The Hill, a newspaper covering Capitol Hill, published this scary headline this week:

Media Name: nightmare_on_k_street.png

What’s the nightmare? Lobbying revenues are down! How much? Well, The Hill doesn’t say. But the Washington Post reports:

The District’s 10 largest lobbying firms reported a collective 1 percent drop in lobbying revenue in 2013 compared with 2012, slipping to $226.3 million from $228.9 million.

Oh, the horror.


To be sure, the Post also notes that the revenue of the top 10 firms dropped 10 percent last year. So that’s a real cut. Still, these drops come after total lobbying expenditures doubled in a decade, peaking in those heady days of 2009 and 2010 when federal dollars were being handed out with wild abandon.


Why the slowdown since then? The Hill’s Kevin Bogardus and Megan Wilson note that “most lobby shops couldn’t escape the downward pull of a historically unproductive Congress.” Ah yes, that “least productive Congress” we keep hearing about. Well, this is what you get from an unproductive Congress: a tiny drop in expenditures on lobbying. Keep on being unproductive—of laws, regulations, taxes, grants, subsidies, loans, and bailouts—and maybe lobbying will keep on declining.

Of course, the lobbyists won’t take this lying down. Inside the same issue of The Hill, Wilson reports:

K Street lobbyists are racking up frequent flyer miles with regular trips to Silicon Valley in search of clients.


They are trading power suits for California casual to cash in on the explosive growth of technology lobbying, which has more than doubled over the past decade and shows no signs of slowing down.
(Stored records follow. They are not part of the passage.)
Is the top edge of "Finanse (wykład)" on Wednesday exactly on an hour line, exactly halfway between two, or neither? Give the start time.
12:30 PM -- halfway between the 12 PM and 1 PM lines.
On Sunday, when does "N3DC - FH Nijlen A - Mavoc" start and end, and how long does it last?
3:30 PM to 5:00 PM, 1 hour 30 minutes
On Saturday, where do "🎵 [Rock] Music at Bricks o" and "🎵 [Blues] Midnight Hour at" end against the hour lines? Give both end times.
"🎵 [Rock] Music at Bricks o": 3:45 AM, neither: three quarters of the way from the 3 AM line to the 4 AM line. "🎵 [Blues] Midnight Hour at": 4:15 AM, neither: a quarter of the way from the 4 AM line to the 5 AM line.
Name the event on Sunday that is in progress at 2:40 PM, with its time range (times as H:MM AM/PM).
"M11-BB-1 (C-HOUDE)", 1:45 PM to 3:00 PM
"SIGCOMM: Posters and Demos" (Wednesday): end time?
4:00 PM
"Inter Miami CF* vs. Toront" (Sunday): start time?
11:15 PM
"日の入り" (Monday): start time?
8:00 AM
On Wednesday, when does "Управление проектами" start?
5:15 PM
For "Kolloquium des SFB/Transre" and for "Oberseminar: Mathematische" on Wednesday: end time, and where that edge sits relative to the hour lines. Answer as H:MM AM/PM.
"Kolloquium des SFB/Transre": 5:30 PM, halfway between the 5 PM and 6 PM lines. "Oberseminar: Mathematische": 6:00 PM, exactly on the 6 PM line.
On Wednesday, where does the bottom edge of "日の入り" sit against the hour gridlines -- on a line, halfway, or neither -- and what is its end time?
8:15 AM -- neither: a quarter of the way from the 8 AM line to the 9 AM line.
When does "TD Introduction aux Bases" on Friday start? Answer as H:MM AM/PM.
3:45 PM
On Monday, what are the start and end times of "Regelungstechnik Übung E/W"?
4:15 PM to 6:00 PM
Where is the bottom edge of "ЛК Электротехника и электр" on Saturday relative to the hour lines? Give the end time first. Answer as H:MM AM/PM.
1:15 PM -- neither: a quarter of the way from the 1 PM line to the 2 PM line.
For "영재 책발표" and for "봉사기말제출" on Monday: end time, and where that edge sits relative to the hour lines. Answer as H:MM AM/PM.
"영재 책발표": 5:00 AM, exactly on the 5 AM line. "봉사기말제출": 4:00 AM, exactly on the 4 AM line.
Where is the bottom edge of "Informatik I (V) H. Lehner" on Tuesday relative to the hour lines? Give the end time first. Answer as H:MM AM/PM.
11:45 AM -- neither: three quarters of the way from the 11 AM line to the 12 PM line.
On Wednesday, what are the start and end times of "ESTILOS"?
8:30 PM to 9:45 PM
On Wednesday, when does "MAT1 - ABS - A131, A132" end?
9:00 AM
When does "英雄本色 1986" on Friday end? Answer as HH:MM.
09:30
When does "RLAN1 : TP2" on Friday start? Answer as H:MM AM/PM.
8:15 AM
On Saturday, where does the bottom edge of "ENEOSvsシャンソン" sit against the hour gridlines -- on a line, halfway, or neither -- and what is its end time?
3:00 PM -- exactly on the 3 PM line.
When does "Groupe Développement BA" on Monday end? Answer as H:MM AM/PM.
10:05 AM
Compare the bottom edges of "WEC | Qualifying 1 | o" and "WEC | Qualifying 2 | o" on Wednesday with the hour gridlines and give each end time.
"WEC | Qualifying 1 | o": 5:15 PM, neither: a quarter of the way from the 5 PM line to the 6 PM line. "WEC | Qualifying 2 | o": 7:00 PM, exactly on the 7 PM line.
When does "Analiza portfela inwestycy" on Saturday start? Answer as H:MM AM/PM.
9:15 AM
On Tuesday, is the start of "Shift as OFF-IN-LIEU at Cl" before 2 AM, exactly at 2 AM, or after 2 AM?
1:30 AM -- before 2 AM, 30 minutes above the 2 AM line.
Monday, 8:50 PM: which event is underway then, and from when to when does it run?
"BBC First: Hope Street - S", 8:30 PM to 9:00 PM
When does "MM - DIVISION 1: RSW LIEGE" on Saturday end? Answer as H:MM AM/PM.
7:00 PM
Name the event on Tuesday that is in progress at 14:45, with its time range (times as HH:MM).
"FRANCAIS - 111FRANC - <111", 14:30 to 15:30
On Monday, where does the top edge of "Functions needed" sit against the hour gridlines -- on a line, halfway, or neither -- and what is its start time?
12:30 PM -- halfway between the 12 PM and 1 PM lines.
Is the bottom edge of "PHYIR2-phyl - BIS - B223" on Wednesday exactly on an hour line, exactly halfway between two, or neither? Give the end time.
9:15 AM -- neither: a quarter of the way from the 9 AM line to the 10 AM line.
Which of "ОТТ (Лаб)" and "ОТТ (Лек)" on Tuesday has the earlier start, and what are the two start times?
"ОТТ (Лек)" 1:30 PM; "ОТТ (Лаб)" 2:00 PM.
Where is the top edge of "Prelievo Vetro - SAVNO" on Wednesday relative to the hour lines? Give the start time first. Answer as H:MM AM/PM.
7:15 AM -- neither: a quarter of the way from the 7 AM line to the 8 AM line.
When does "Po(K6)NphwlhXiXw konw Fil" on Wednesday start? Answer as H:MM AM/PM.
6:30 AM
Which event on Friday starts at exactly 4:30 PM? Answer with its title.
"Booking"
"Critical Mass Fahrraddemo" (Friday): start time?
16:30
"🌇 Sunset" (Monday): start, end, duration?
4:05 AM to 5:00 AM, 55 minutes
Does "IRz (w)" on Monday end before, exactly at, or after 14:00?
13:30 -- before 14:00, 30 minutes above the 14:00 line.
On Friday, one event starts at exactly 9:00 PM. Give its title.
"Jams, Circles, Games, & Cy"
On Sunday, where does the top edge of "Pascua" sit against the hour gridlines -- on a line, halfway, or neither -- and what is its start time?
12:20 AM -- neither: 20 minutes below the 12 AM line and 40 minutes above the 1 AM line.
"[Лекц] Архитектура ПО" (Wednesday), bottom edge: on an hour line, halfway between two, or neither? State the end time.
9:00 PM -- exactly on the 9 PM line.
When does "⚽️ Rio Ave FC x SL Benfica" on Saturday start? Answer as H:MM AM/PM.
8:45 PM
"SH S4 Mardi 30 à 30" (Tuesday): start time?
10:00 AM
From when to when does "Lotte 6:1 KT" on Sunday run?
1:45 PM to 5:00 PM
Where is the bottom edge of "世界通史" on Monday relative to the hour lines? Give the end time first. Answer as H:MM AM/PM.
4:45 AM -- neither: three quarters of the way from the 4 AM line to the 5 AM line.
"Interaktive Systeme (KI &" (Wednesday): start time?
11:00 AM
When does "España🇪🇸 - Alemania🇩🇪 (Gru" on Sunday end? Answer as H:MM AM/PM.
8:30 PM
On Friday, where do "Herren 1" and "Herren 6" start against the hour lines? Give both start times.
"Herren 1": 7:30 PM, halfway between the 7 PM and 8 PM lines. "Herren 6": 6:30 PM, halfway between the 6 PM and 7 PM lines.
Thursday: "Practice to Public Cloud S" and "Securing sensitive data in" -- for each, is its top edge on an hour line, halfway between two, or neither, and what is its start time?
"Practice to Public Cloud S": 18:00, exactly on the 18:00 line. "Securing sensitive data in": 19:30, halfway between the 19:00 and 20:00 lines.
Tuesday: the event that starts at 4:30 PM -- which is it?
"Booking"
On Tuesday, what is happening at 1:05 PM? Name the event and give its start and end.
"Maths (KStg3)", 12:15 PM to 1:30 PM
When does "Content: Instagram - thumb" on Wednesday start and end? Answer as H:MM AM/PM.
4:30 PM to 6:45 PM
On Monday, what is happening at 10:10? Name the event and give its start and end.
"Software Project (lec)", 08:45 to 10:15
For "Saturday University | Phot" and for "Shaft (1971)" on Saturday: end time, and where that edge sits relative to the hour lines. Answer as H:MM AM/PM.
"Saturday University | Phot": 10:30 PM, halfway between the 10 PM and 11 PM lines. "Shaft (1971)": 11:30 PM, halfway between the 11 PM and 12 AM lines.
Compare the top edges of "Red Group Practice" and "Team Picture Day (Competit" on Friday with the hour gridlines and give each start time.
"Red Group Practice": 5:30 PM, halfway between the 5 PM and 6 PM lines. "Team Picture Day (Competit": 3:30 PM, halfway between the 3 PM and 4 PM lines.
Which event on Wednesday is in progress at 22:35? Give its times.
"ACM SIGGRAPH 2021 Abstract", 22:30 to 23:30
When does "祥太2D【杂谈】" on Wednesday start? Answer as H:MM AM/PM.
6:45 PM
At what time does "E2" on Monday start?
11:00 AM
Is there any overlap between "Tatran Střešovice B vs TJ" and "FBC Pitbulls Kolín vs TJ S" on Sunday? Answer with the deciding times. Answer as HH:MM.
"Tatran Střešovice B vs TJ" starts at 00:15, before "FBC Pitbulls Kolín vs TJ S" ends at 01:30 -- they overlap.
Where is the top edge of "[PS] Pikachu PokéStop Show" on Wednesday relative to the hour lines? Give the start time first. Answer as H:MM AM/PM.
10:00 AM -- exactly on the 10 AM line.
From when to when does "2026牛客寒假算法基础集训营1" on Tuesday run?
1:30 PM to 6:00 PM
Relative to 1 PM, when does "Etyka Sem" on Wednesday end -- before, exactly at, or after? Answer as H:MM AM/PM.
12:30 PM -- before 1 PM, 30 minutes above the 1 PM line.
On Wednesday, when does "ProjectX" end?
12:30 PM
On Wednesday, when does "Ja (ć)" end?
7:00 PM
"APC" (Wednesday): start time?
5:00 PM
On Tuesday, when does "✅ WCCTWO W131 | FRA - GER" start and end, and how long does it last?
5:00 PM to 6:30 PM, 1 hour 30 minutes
Can’t keep a lobbyist down for long. As I’ve written before, Washington keeps telling tech executives, “Nice little company ya got there. Shame if anything happened to it.”


The most important factor in America’s economic future—in raising everyone’s standard of living—is not land, or money, or computers; it’s human talent. And every time some part of the human talent at another of America’s most dynamic companies is diverted from productive activity to protecting the company from political predation and even to engaging in a little predation of its own, it slows our economy down a bit. The parasite economy sucks in another productive enterprise, and we’ll all be poorer for it.


Meanwhile, a real “Nightmare on K Street” would be a blessing for the rest of us.